How to complete this task >> Output range, inclusive: from the line containing "nose: (163, 85)" to the line containing "right knee: (26, 145)". Restate those lines from the data below word for word and only those.

Data >>
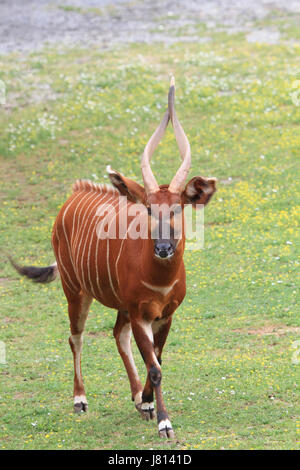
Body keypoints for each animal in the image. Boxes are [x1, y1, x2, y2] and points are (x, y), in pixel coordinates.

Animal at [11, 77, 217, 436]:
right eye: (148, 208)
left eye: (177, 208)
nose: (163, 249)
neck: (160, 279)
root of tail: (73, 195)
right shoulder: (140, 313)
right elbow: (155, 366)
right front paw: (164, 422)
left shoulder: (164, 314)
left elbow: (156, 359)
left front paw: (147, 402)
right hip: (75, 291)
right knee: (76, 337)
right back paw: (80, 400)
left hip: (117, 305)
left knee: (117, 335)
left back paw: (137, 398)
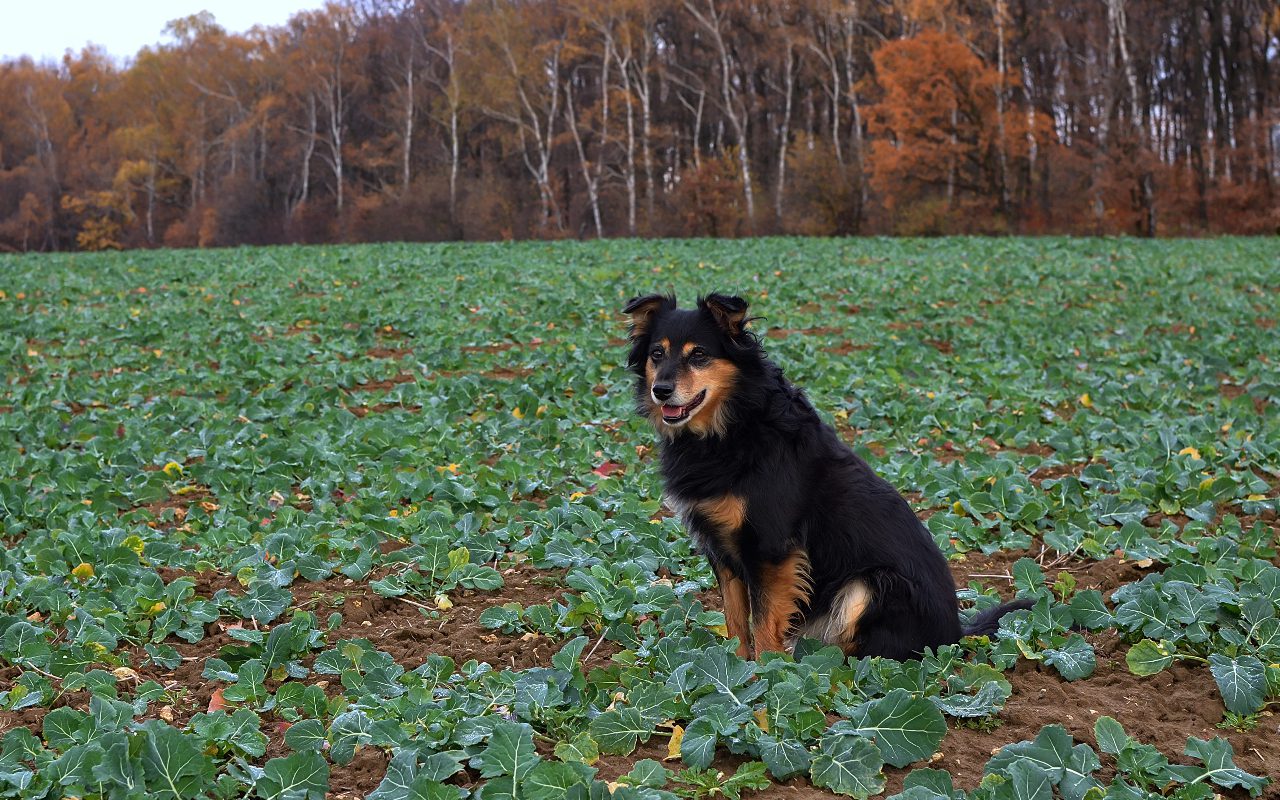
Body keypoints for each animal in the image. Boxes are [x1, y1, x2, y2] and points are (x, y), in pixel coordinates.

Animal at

...

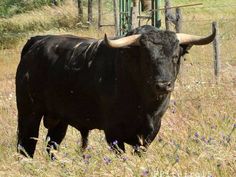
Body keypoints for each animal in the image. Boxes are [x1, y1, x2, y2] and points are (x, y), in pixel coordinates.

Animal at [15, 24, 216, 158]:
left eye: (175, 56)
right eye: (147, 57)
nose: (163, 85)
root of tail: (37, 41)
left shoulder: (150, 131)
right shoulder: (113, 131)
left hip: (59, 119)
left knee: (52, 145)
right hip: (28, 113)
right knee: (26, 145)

==

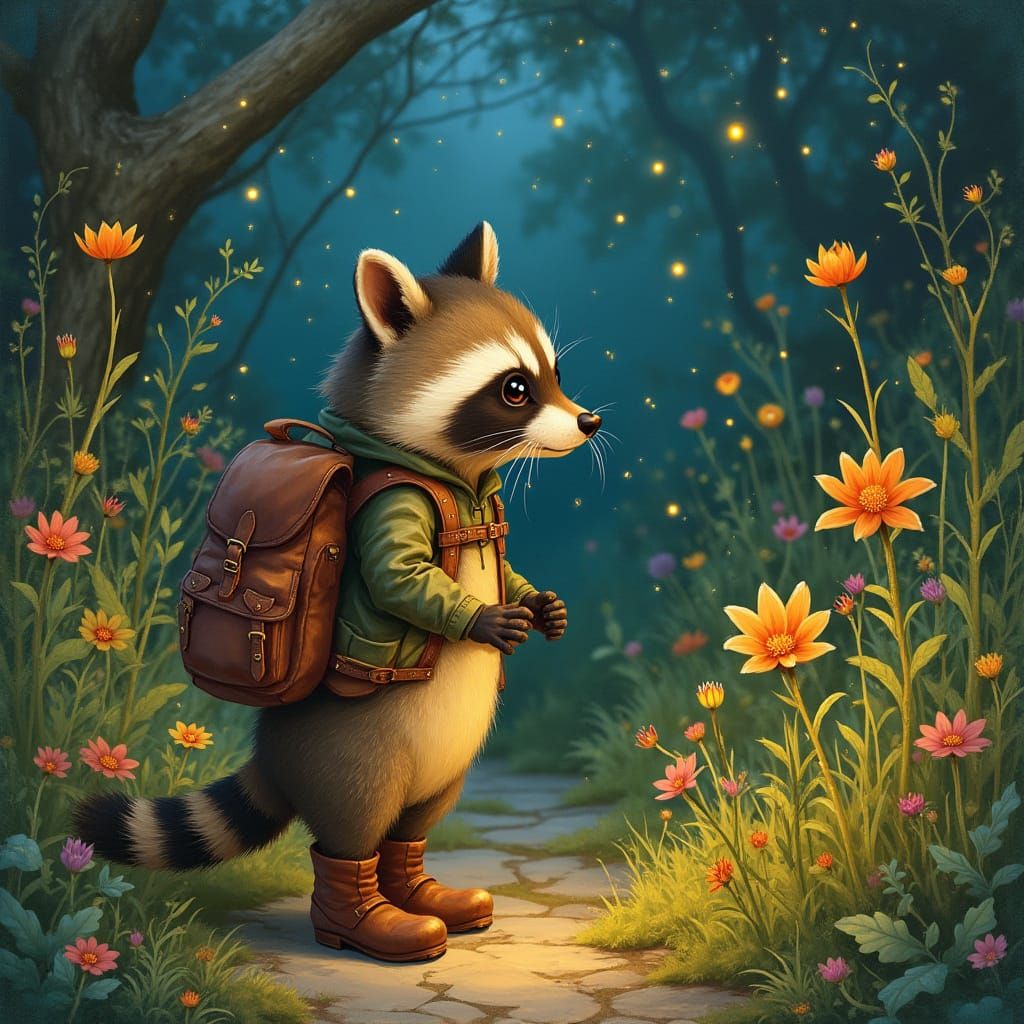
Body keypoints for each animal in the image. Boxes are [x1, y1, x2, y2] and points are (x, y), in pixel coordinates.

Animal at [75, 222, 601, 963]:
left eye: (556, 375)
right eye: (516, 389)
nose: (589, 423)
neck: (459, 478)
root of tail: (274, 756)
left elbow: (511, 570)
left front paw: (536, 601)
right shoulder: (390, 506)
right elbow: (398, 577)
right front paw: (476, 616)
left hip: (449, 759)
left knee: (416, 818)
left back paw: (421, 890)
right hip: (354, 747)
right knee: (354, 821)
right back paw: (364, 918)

Solution to the exercise >>
nose: (163, 85)
root of tail: (37, 41)
left shoulder: (150, 131)
right shoulder: (113, 131)
left hip: (59, 119)
left knee: (52, 145)
right hip: (28, 113)
right knee: (26, 145)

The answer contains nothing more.